Problem details: All records are to be restated word for word, with pictures excluded.

Records supplied: Begin

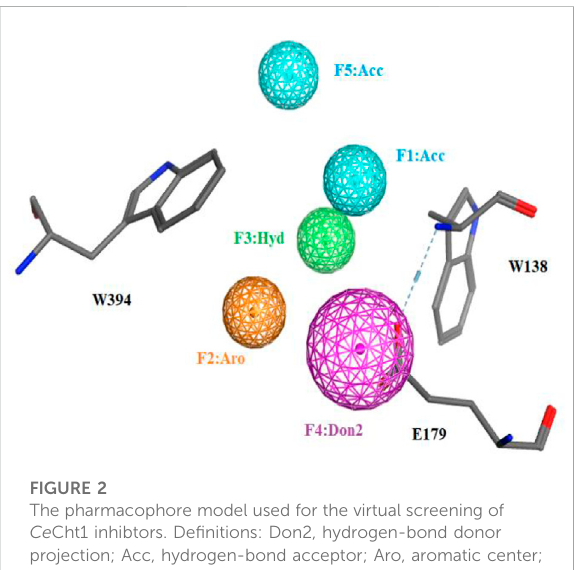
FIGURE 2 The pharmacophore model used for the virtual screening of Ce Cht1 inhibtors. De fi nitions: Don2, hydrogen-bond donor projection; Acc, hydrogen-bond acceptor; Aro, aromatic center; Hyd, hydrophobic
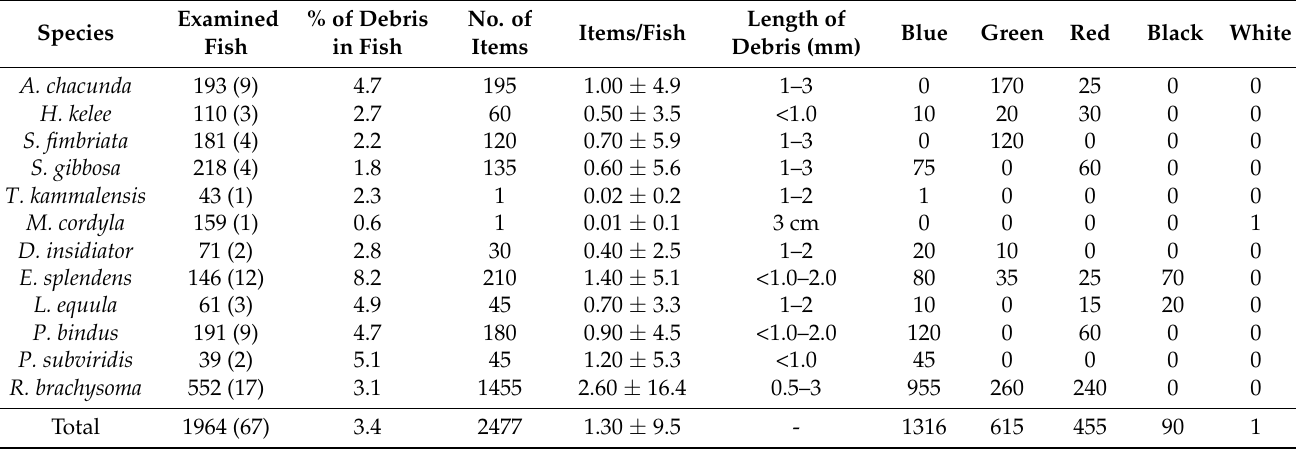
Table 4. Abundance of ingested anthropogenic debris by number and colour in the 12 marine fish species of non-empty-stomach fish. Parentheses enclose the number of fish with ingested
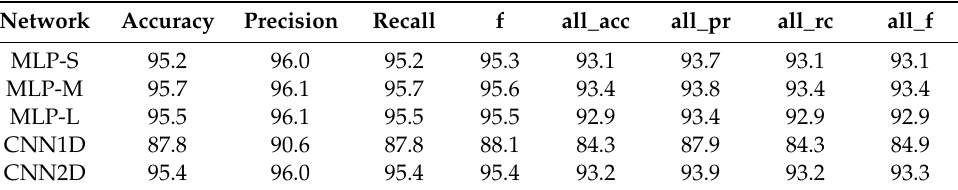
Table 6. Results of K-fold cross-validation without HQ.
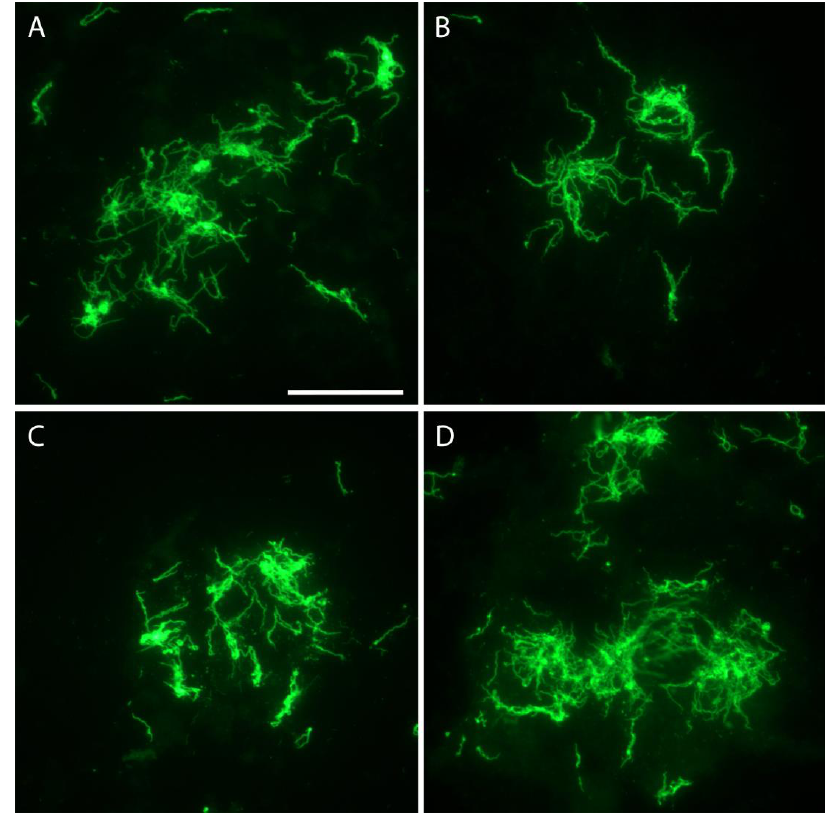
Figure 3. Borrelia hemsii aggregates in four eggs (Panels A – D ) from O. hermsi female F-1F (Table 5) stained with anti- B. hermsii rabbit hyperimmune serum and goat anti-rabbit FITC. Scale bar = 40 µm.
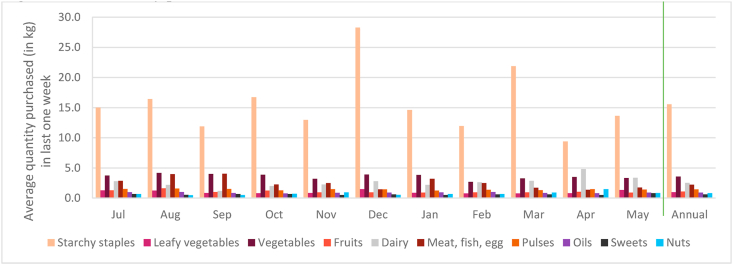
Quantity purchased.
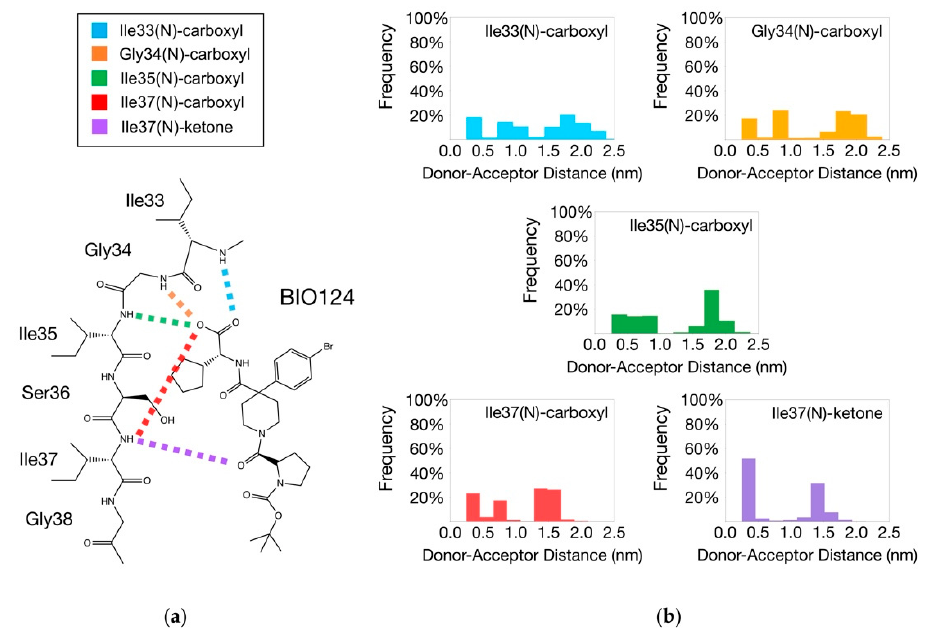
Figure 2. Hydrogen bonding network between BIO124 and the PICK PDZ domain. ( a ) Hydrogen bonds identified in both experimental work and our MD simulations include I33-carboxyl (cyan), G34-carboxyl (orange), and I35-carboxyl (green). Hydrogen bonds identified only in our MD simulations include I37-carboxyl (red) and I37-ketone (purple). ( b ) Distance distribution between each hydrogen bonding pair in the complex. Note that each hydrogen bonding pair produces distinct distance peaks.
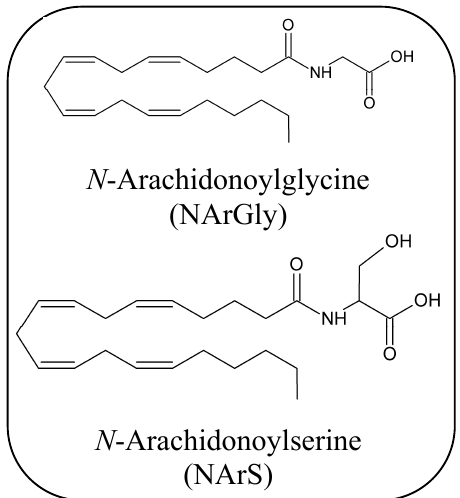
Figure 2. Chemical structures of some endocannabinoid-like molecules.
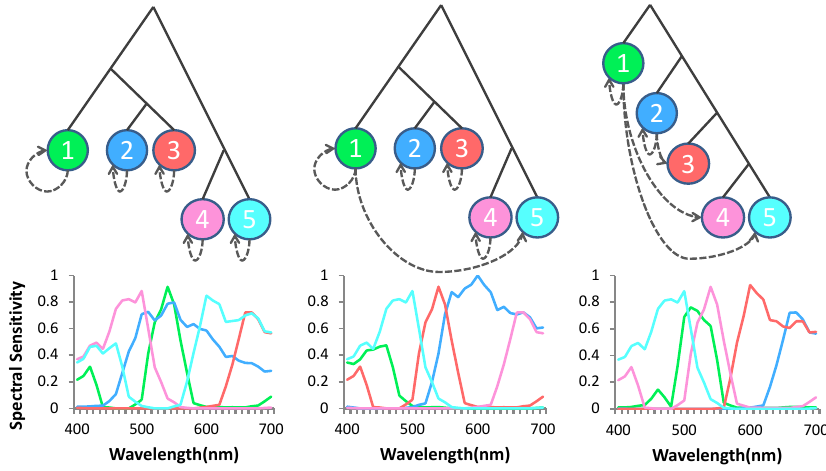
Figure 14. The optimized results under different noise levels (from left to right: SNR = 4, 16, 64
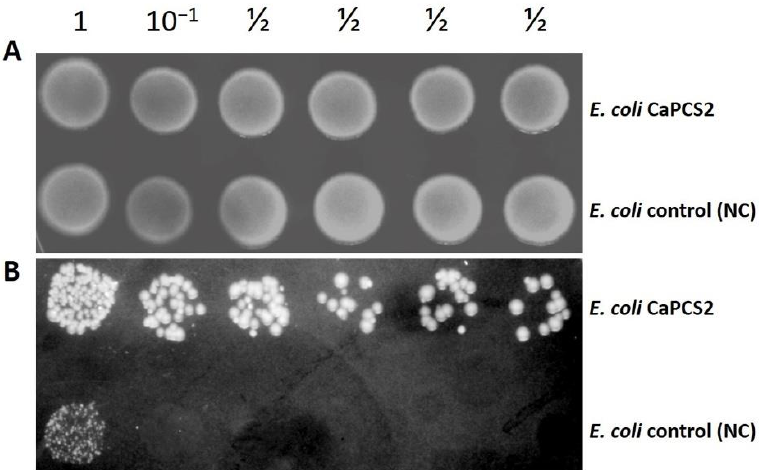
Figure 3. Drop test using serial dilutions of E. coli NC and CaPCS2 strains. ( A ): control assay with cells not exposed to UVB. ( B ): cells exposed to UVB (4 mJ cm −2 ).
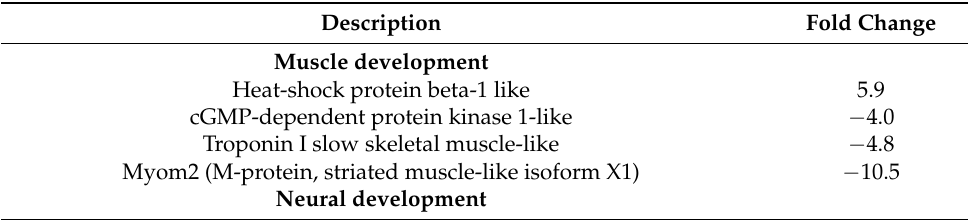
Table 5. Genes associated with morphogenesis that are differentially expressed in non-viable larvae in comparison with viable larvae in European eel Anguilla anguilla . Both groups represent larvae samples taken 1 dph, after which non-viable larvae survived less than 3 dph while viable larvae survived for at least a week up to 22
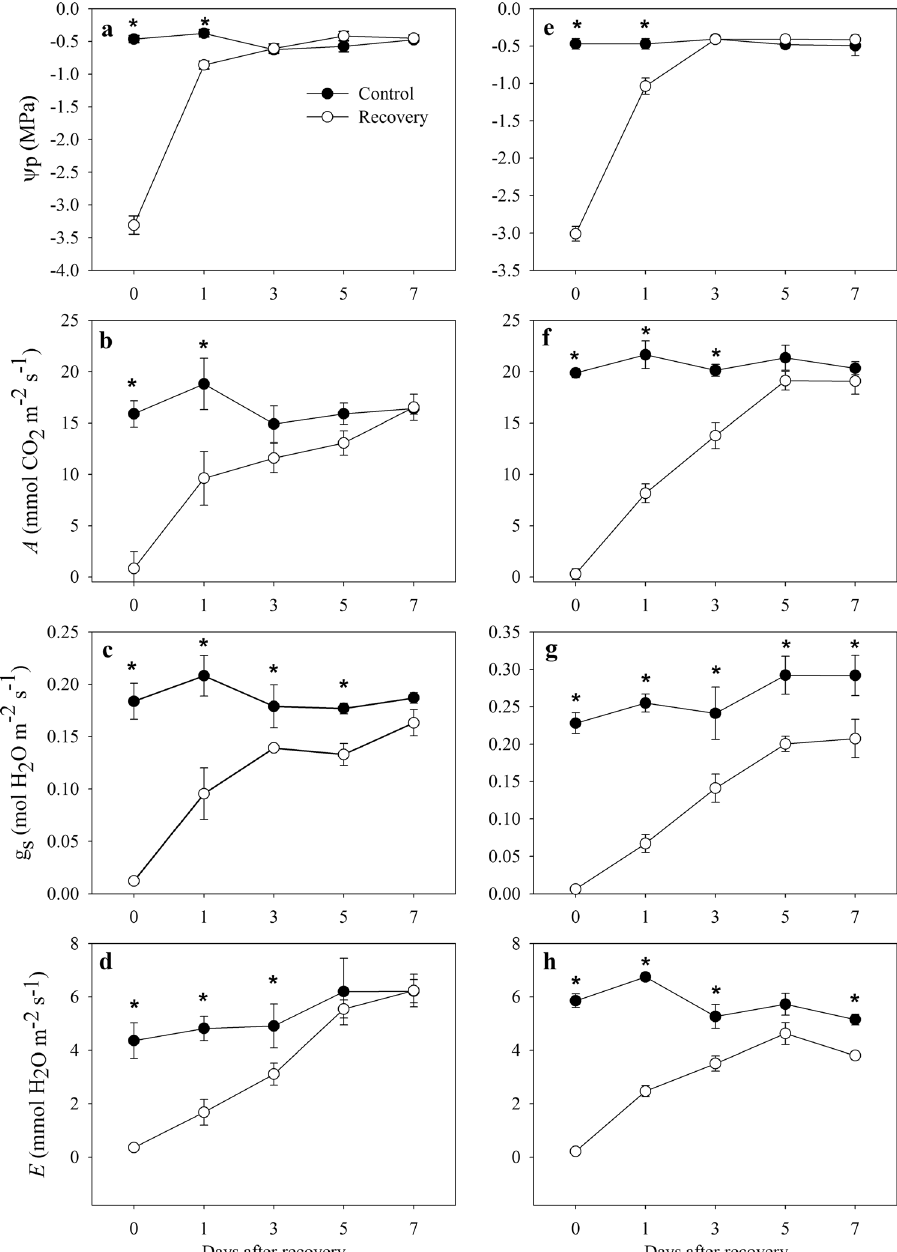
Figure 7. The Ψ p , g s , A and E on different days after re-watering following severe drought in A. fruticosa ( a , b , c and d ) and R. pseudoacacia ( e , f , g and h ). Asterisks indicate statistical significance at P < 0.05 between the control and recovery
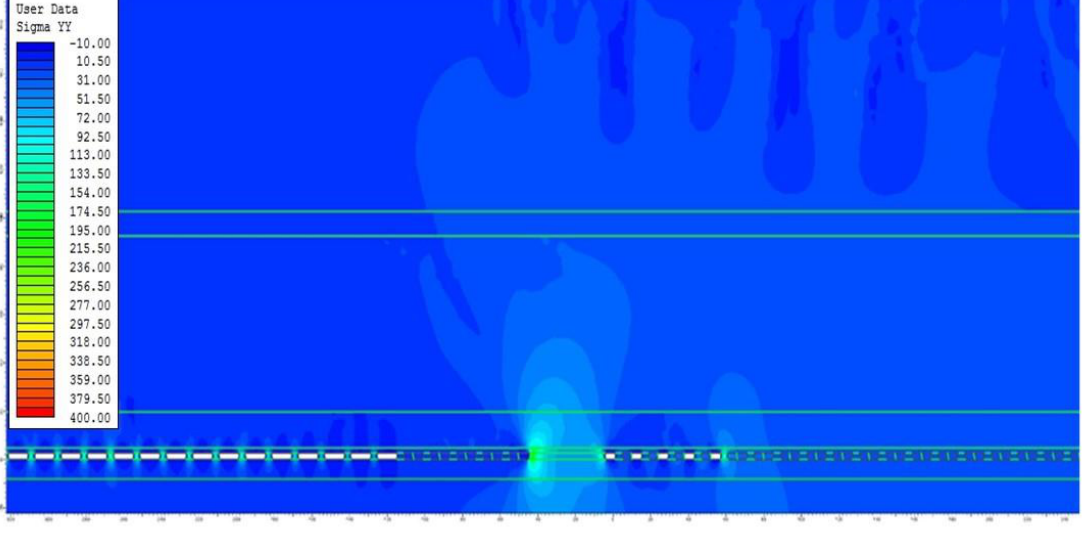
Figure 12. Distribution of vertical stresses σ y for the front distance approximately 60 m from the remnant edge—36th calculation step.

Records supplied: End

Solution for this problem:
FIGURE 2 The pharmacophore model used for the virtual screening of Ce Cht1 inhibtors. De fi nitions: Don2, hydrogen-bond donor projection; Acc, hydrogen-bond acceptor; Aro, aromatic center; Hyd, hydrophobic
Table 4. Abundance of ingested anthropogenic debris by number and colour in the 12 marine fish species of non-empty-stomach fish. Parentheses enclose the number of fish with ingested
Table 6. Results of K-fold cross-validation without HQ.
Figure 3. Borrelia hemsii aggregates in four eggs (Panels A – D ) from O. hermsi female F-1F (Table 5) stained with anti- B. hermsii rabbit hyperimmune serum and goat anti-rabbit FITC. Scale bar = 40 µm.
Quantity purchased.
Figure 2. Hydrogen bonding network between BIO124 and the PICK PDZ domain. ( a ) Hydrogen bonds identified in both experimental work and our MD simulations include I33-carboxyl (cyan), G34-carboxyl (orange), and I35-carboxyl (green). Hydrogen bonds identified only in our MD simulations include I37-carboxyl (red) and I37-ketone (purple). ( b ) Distance distribution between each hydrogen bonding pair in the complex. Note that each hydrogen bonding pair produces distinct distance peaks.
Figure 2. Chemical structures of some endocannabinoid-like molecules.
Figure 14. The optimized results under different noise levels (from left to right: SNR = 4, 16, 64
Figure 3. Drop test using serial dilutions of E. coli NC and CaPCS2 strains. ( A ): control assay with cells not exposed to UVB. ( B ): cells exposed to UVB (4 mJ cm −2 ).
Table 5. Genes associated with morphogenesis that are differentially expressed in non-viable larvae in comparison with viable larvae in European eel Anguilla anguilla . Both groups represent larvae samples taken 1 dph, after which non-viable larvae survived less than 3 dph while viable larvae survived for at least a week up to 22
Figure 7. The Ψ p , g s , A and E on different days after re-watering following severe drought in A. fruticosa ( a , b , c and d ) and R. pseudoacacia ( e , f , g and h ). Asterisks indicate statistical significance at P < 0.05 between the control and recovery
Figure 12. Distribution of vertical stresses σ y for the front distance approximately 60 m from the remnant edge—36th calculation step.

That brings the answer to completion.